THE BLOOD LIBEL IN MODERN TIMES
The blood libel persisted into modern times. In 1840, members of the Damascus Jewish community were charged with kidnapping and killing a Christian priest who had disappeared. Several notable Jews from Damascus were tortured to extract confessions, and an angry mob destroyed a synagogue and its Torah scrolls. Jews were massacred repeatedly in the Muslim world, partly as a result of this libel, which had been imported from Christian society.
Blood libels continued even into the twentieth century as well. In 1913 a Ukrainian Jew named Menahem Mendel Beilis was charged with ritually killing a Christian child whose body was discovered near a local brick factory in Kiev. During a sensational trial, numerous respected Russian intellectuals and scholars testified that Jews attacked Christians and used their blood in obscene rituals. Ultimately Beilis was acquitted of the charges, but not before horrific anti-Semitic claims were repeated and broadcast throughout Russia.

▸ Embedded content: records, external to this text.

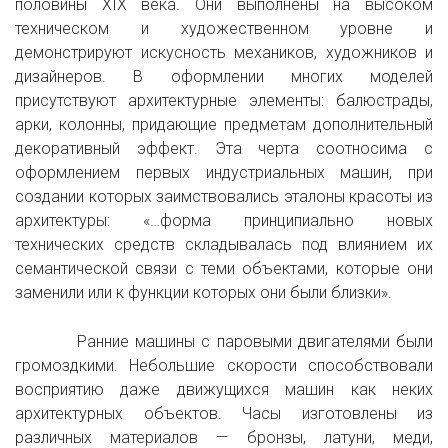
половины XIX века. Они выполнены на высоком
техническом и художественном уровне и
демонстрируют искусность механиков, художников и
дизайнеров. В оформлении многих моделей
присутствуют архитектурные элементы: балюстрады,
арки, колонны, придающие предметам дополнительный
декоративный эффект. Эта черта соотносима с
оформлением первых индустриальных машин, при
создании которых заимствовались эталоны красоты из
архитектуры: «…форма принципиально новых
технических средств складывалась под влиянием их
семантической связи с теми объектами, которые они
заменили или к функции которых они были близки».
Ранние машины с паровыми двигателями были
громоздкими. Небольшие скорости способствовали
восприятию даже движущихся машин как неких
архитектурных объектов. Часы изготовлены из
различных материалов — бронзы, латуни, меди,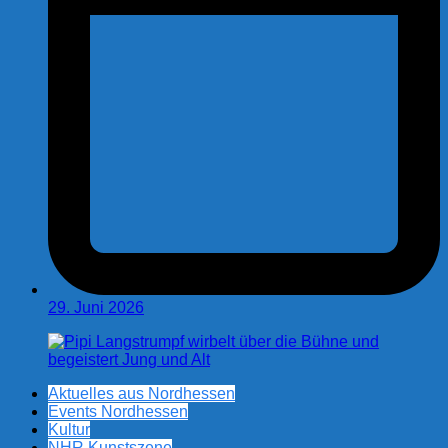
29. Juni 2026
Aktuelles aus Nordhessen
Events Nordhessen
Kultur
NHR Kunstszene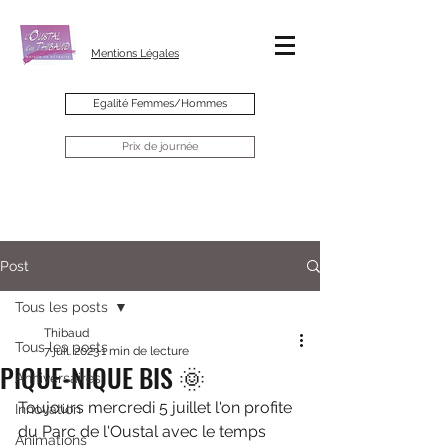
Mentions Légales
Egalité Femmes/Hommes
Prix de journée
Post
Tous les posts
Thibaud
Tous les posts
7 juil. 2023
1 min de lecture
PIQUE-NIQUE BIS 🌞
Anniversaires
Toujours mercredi 5 juillet l'on profite 
Innovation
du Parc de l'Oustal avec le temps 
Animations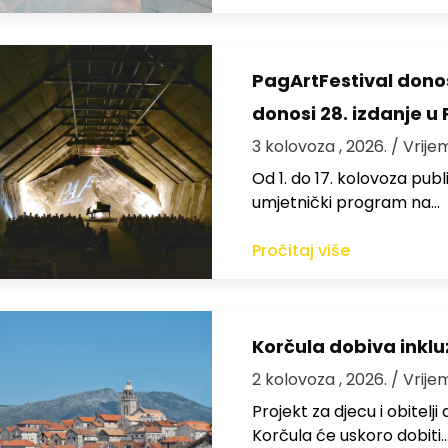
PagArtFestival donos
donosi 28. izdanje u
3 kolovoza , 2026.
/ Vrije
Od 1. do 17. kolovoza publi
umjetnički program na…
Pročitaj više
Korčula dobiva inkluz
2 kolovoza , 2026.
/ Vrije
Projekt za djecu i obitelj
Korčula će uskoro dobiti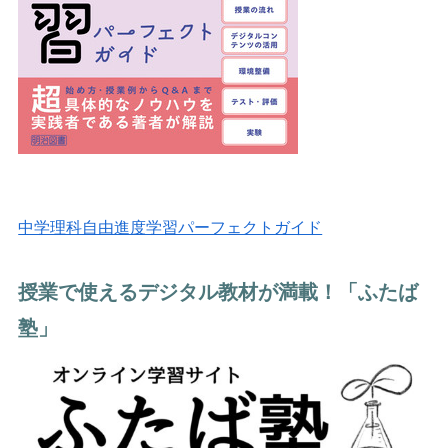
中学理科自由進度学習パーフェクトガイド
授業で使えるデジタル教材が満載！「ふたば
塾」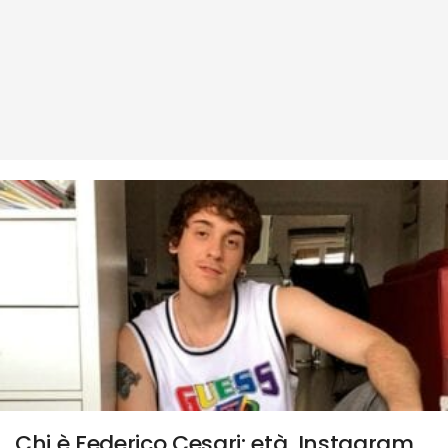
Chi è Federico Cesari: età, Instagram,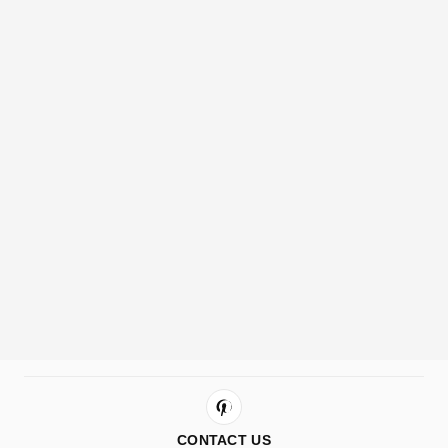
CONTACT US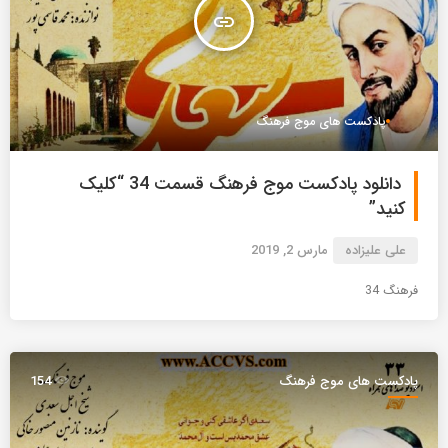
insert_link
پادکست های موج فرهنگ
دانلود پادکست موج فرهنگ قسمت 34 “کلیک
کنید”
علی علیزاده
مارس 2, 2019
فرهنگ 34
پادکست های موج فرهنگ
154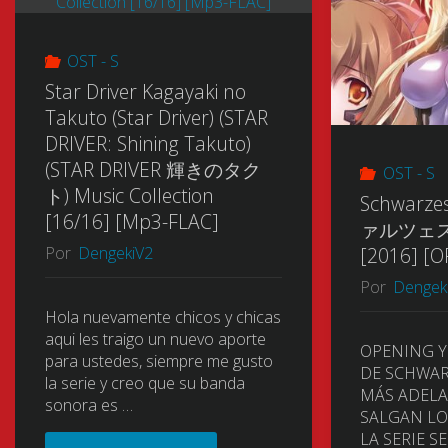
(と
OST - S
ら
Star Driver Kagayaki no
Takuto (Star Driver) (STAR
ド
DRIVER: Shining Takuto)
(STAR DRIVER 輝きのタク
ラ！)
OST - S
ト) Music Collection
Schwarz
[16/16] [Mp3-FLAC]
Music
ァルツェ
Por
DengekiV2
[2016] [O
Collection
Por
Dengek
[2008-
Hola nuevamente chicos y chicas
aqui les traigo un nuevo aporte
OPENING Y
para ustedes, siempre me gusto
2009-
DE SCHWAR
la serie y creo que su banda
MÁS ADEL
sonora es …
2011-
SALGAN LO
LA SERIE SE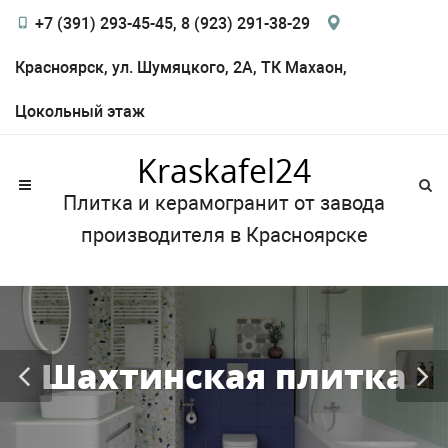
+7 (391) 293-45-45, 8 (923) 291-38-29
Красноярск, ул. Шумяцкого, 2А, ТК Махаон,
Цокольный этаж
Kraskafel24
Плитка и керамогранит от завода
производителя в Красноярске
Шахтинская плитка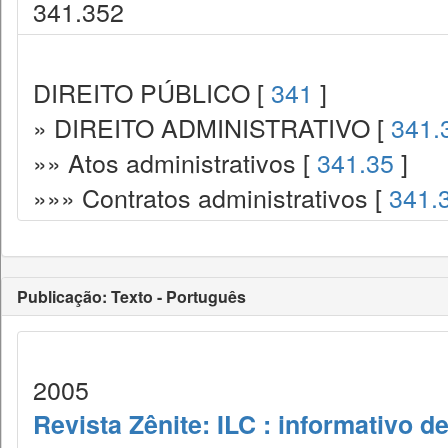
341.352
DIREITO PÚBLICO [
341
]
» DIREITO ADMINISTRATIVO [
341.
»» Atos administrativos [
341.35
]
»»» Contratos administrativos [
341.
Publicação: Texto - Português
2005
Revista Zênite: ILC : informativo de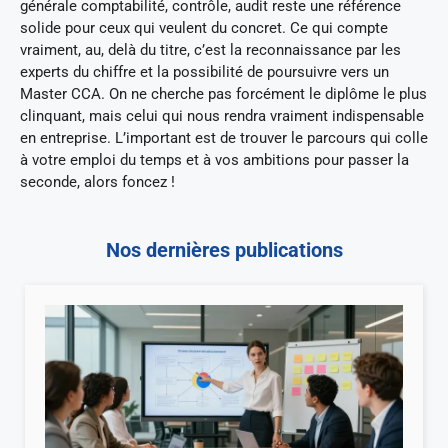
générale comptabilité, contrôle, audit reste une référence
solide pour ceux qui veulent du concret. Ce qui compte
vraiment, au, delà du titre, c’est la reconnaissance par les
experts du chiffre et la possibilité de poursuivre vers un
Master CCA. On ne cherche pas forcément le diplôme le plus
clinquant, mais celui qui nous rendra vraiment indispensable
en entreprise. L’important est de trouver le parcours qui colle
à votre emploi du temps et à vos ambitions pour passer la
seconde, alors foncez !
Nos dernières publications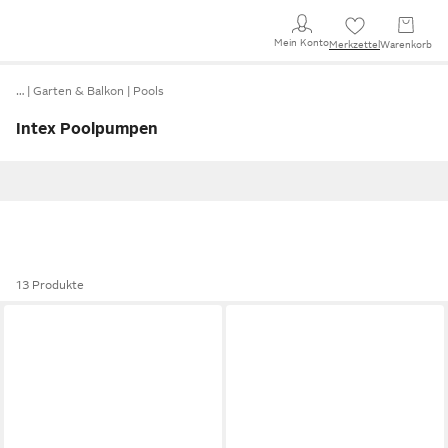
Mein Konto
Merkzettel
Warenkorb
…
Garten & Balkon
Pools
Intex Poolpumpen
13 Produkte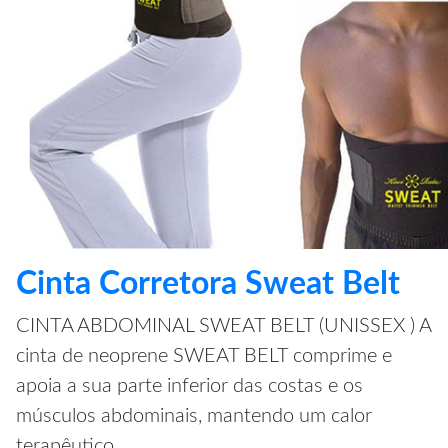
Cinta Corretora Sweat Belt
CINTA ABDOMINAL SWEAT BELT (UNISSEX ) A
cinta de neoprene SWEAT BELT comprime e
apoia a sua parte inferior das costas e os
músculos abdominais, mantendo um calor
terapêutico.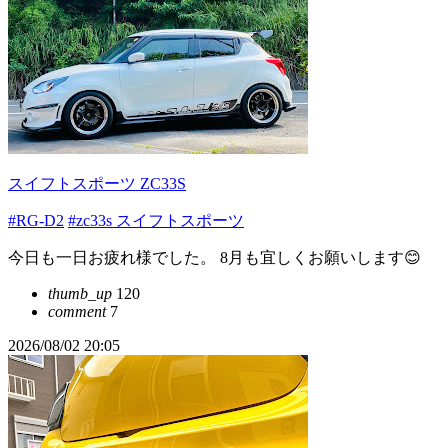
スイフトスポーツ ZC33S
#RG-D2
#zc33s スイフトスポーツ
今日も一日お疲れ様でした。 8月も宜しくお願いします😊
thumb_up
120
comment
7
2026/08/02 20:05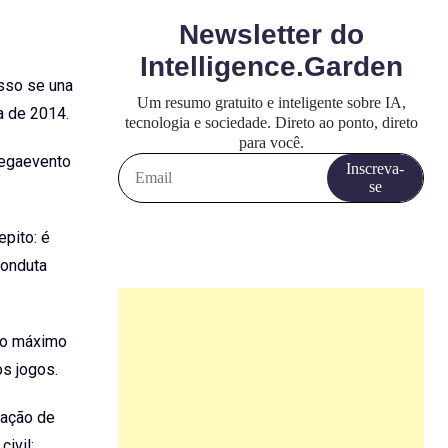
osso se una
a de 2014.
megaevento
epito: é
conduta
ao máximo
os jogos.
ração de
ivil;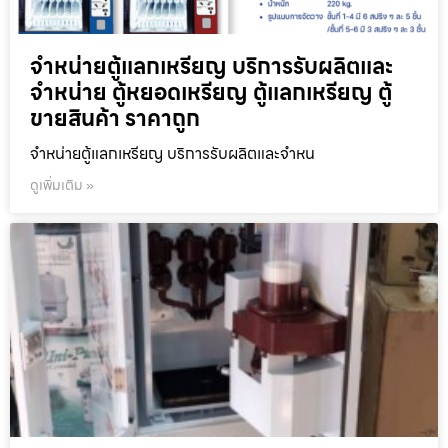
จำหน่ายตู้แลกเหรียญ บริการรับผลิตและ
จำหน่าย ตู้หยอดเหรียญ ตู้แลกเหรียญ ตู้
ขายสินค้า ราคาถูก
จำหน่ายตู้แลกเหรียญ บริการรับผลิตและจำหน
ดูเพิ่มเติม »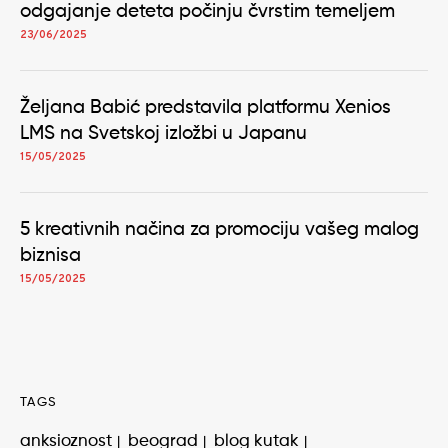
odgajanje deteta počinju čvrstim temeljem
23/06/2025
Željana Babić predstavila platformu Xenios
LMS na Svetskoj izložbi u Japanu
15/05/2025
5 kreativnih načina za promociju vašeg malog
biznisa
15/05/2025
TAGS
anksioznost
beograd
blog kutak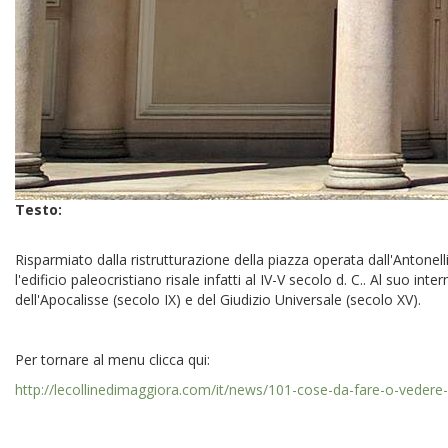
Testo:
Risparmiato dalla ristrutturazione della piazza operata dall'Antonel
l'edificio paleocristiano risale infatti al IV-V secolo d. C.. Al suo i
dell'Apocalisse (secolo IX) e del Giudizio Universale (secolo XV).
Per tornare al menu clicca qui:
http://lecollinedimaggiora.com/it/news/101-cose-da-fare-o-vedere-al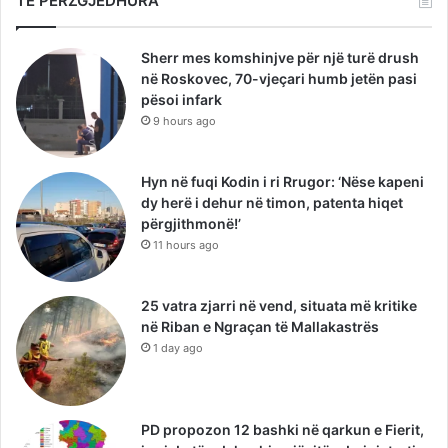
TË PËRZGJEDHURA
Sherr mes komshinjve për një turë drush
në Roskovec, 70-vjeçari humb jetën pasi
pësoi infark
9 hours ago
Hyn në fuqi Kodin i ri Rrugor: ‘Nëse kapeni
dy herë i dehur në timon, patenta hiqet
përgjithmonë!’
11 hours ago
25 vatra zjarri në vend, situata më kritike
në Riban e Ngraçan të Mallakastrës
1 day ago
PD propozon 12 bashki në qarkun e Fierit,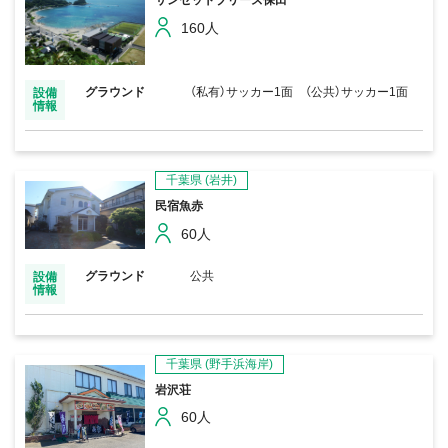
サンセットブリーズ保田
160人
グラウンド
（私有）サッカー1面 （公共）サッカー1面
設備
情報
千葉県
(岩井)
民宿魚赤
60人
グラウンド
公共
設備
情報
千葉県
(野手浜海岸)
岩沢荘
60人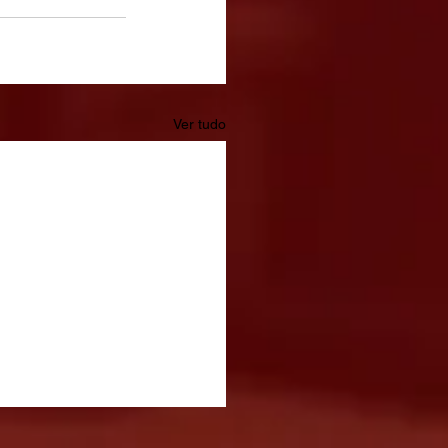
Ver tudo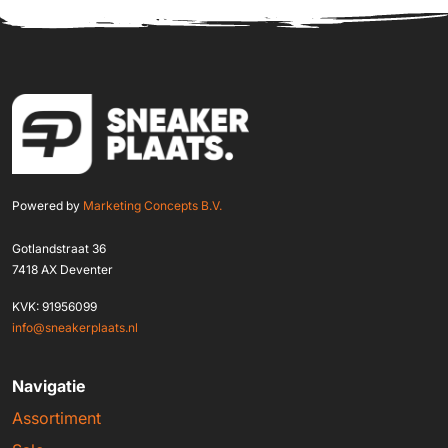
Powered by
Marketing Concepts B.V.
Gotlandstraat 36
7418 AX Deventer
KVK: 91956099
info@sneakerplaats.nl
Navigatie
Assortiment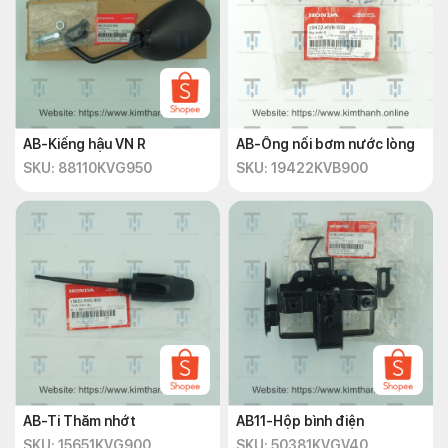
AB-Kiếng hậu VN R
AB-Ống nối bơm nước lòng
SKU: 88110KVG950
SKU: 19422KVB900
AB-Ti Thăm nhớt
AB11-Hộp bình điện
SKU: 15651KVG900
SKU: 50381KVGV40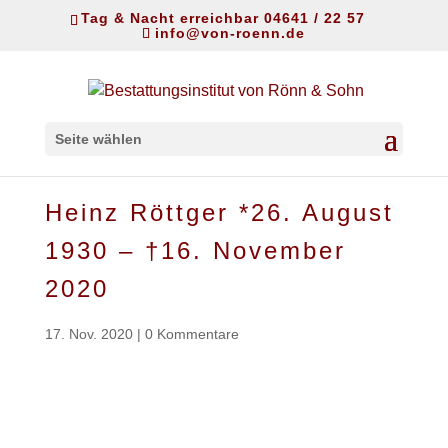
Tag & Nacht erreichbar 04641 / 22 57
info@von-roenn.de
Seite wählen
Heinz Röttger *26. August
1930 – †16. November
2020
17. Nov. 2020
|
0 Kommentare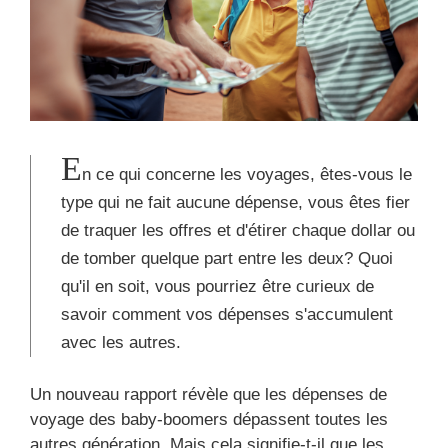
E
n ce qui concerne les voyages, êtes-vous le
type qui ne fait aucune dépense, vous êtes fier
de traquer les offres et d'étirer chaque dollar ou
de tomber quelque part entre les deux? Quoi
qu'il en soit, vous pourriez être curieux de
savoir comment vos dépenses s'accumulent
avec les autres.
Un nouveau rapport révèle que les dépenses de
voyage des baby-boomers dépassent toutes les
autres génération. Mais cela signifie-t-il que les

A blood libel even occurred in Massena, New York, in 1928. When a four-year-old girl went missing from her home, a rumor spread that local Jews had kidnapped and killed her. Crowds gathered outside Massena’s police station, where the town’s rabbi had been summoned. A state trooper questioned the rabbi, and asked him whether Jews offered human sacrifices or used blood in rituals. The girl was eventually found alive and unharmed.